Hal ini diungkapkan oleh seorang bekas anggota ISIS bernama Abu Ibrahim. Saat wawancara dengan CBS, dia bercerita bahwa banyak orang melihat ISIS sebagai sesuatu hal yang luar biasa. "Namun kenyataannya tidak demikian, tidak selalu ada pertunjukan militer dan tidak selalu berakhir dengan kemenangan," ujar Abu Ibrahim, seperti dikutip CBS, Selasa, 10 Februari 2015.
Mualaf itu mengaku bergabung dengan ISIS karena rasa ingin tahu tentang hidup di bawah hukum syariat. Selama enam bulan bersama ISIS, dia telah melihat penyaliban. Dia juga menyaksikan hukuman rajam pasangan yang berselingkuh. Dia menilai apa yang dilakukan ISIS bukanlah cara-cara abad pertengahan yang barbar. "Tindakan tersebut memang keras, namun begitulah hukum syariat," tuturnya.
Polisi Syariat ISIS, Hisbah, bertugas menegakkan hukum Islam di sana. Abu Ibrahim bercerita, kehadiran mereka mencegah adanya pencurian dan perilaku buruk lain. Hisbah juga mengawasi hal-hal yang berkaitan dengan musik, perempuan yang tidak berpakaian dengan benar, dan pria yang menumbuhkan jenggotnya.
Menurut Ibrahim, kehidupan bersama ISIS hampir sepenuhnya disubsidi. Mereka menyediakan tempat tinggal, makanan, dan uang saku.

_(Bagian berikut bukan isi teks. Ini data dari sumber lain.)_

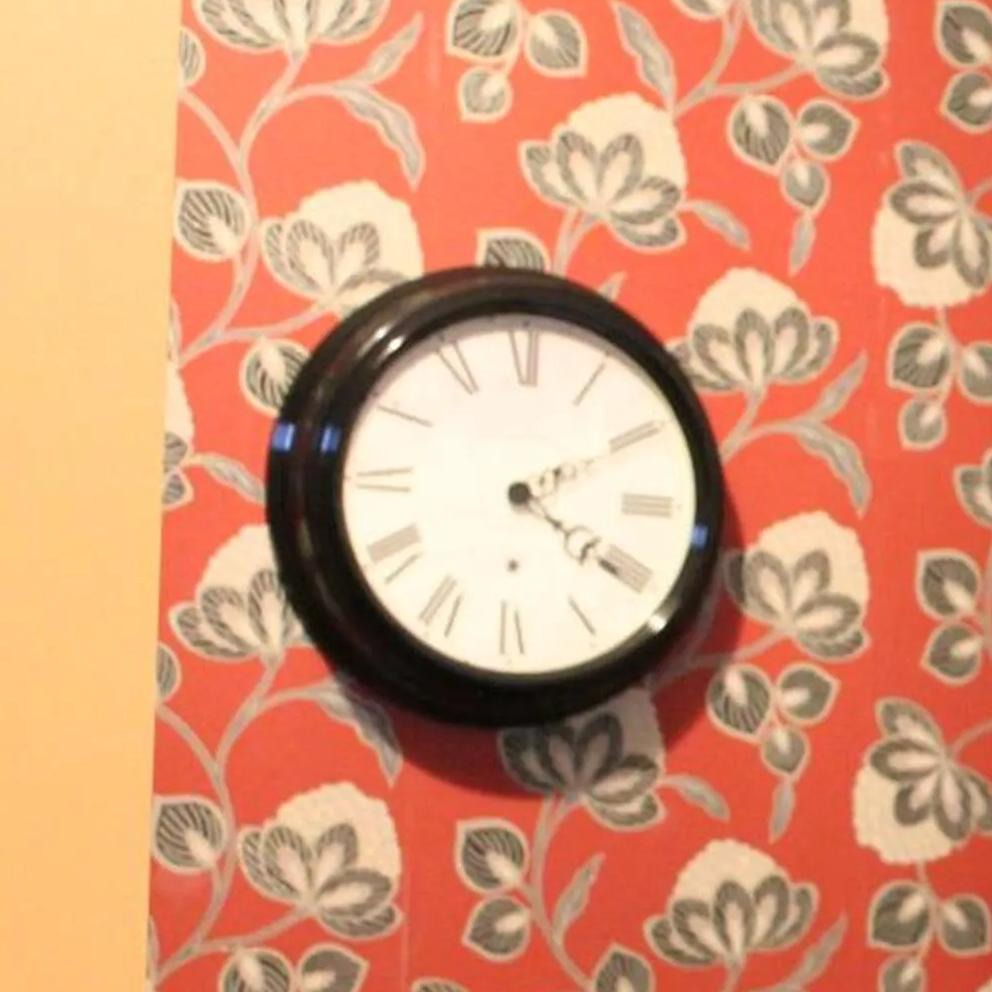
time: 4:10
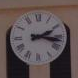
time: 2:16
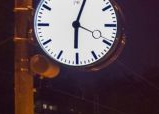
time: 6:03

"Awalnya, jumlahnya sekitar US$50 (sekitar Rp 634 ribu) per bulan. Namun, pada musim dingin, jumlah itu ditambah menjadi US$100 (sekitar Rp 1,2 juta), agar orang-orang dapat membeli pakaian hangat dan barang-barang kebutuhan di rumah mereka. Mereka juga menyediakan tempat tinggal bagi yang sudah menikah, dengan perabotan dan kebutuhan penting lain," katanya.
Satu syarat penting yang diberikan ISIS jika sudah bergabung dengan mereka adalah tidak boleh meninggalkan ISIS. Syarat tersebut, kata Ibrahim, membuat kehidupannya seperti berada di dalam penjara. Dia menambahkan, jika tertangkap, dia akan dikurung dan diinterogasi.

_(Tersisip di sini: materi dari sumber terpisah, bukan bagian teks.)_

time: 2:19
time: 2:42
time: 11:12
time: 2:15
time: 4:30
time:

Ibrahim menuturkan ISIS sangat takut akan kemungkinan spionase dan infiltrasi. Orang-orang yang dituduh melakukan kegiatan mata-mata akan dieksekusi. Meski begitu, Ibrahim tetap mencari jalan untuk bebas dari ISIS. Beberapa hal lain juga membuatnya memutuskan pergi.

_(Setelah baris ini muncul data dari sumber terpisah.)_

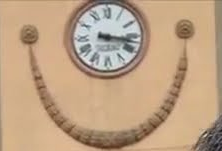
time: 3:16
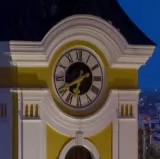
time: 6:40
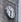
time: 10:32
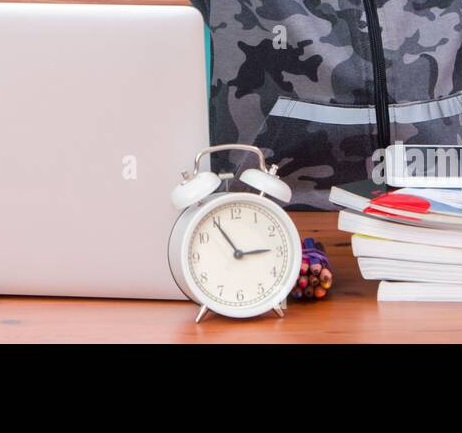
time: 2:54
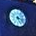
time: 5:17
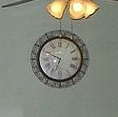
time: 6:49
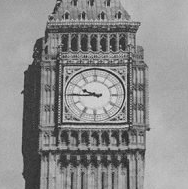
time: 9:44
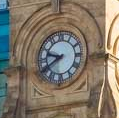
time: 9:39
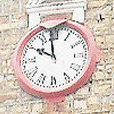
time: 9:58
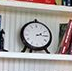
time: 2:15
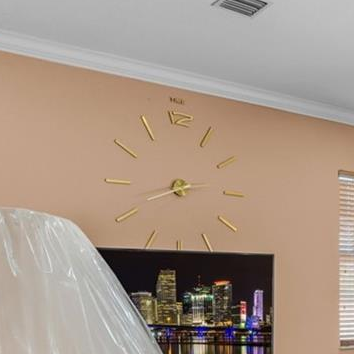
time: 2:42
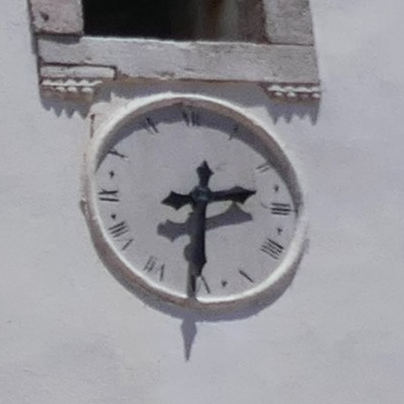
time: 2:30
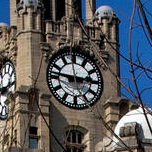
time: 2:46
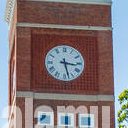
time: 3:27
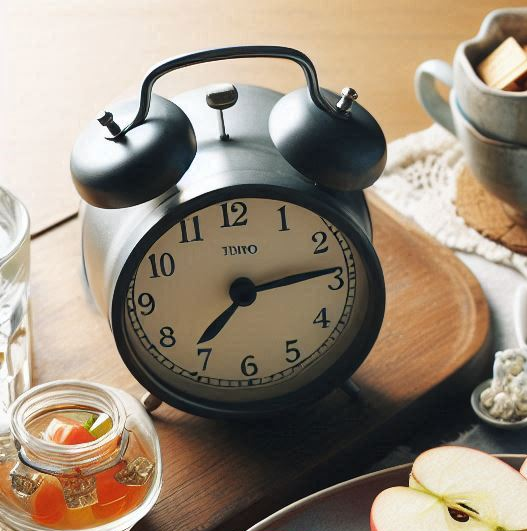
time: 7:13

"Tindakan-tindakan ISIS seperti pemenggalan kepada orang-orang yang tak bersenjata dan tidak bersalah membuat saya tidak setuju dengan mereka," ujarnya.
Dia merasa tidak melakukan apa yang ingin dilakukannya saat pertama kali bergabung dengan ISIS. "Saya ingin membantu Suriah, tapi yang saya lakukan adalah sesuatu yang berbeda. Saya tidak lagi punya alasan untuk berada jauh dari keluarga saya," katanya.
Ibrahim menjelaskan bahwa moral di dalam ISIS cukup kuat. Namun ada juga beberapa orang yang mulai merasakan ketidakpuasan. Ibrahim mengaku tidak akan merindukan kehidupan di sana. "Saya akan merindukan teman-teman yang saya kenal di sana dan rasa persaudaraannya. Namun saya tidak merindukan ISIS," ujarnya, mengakhiri wawancara.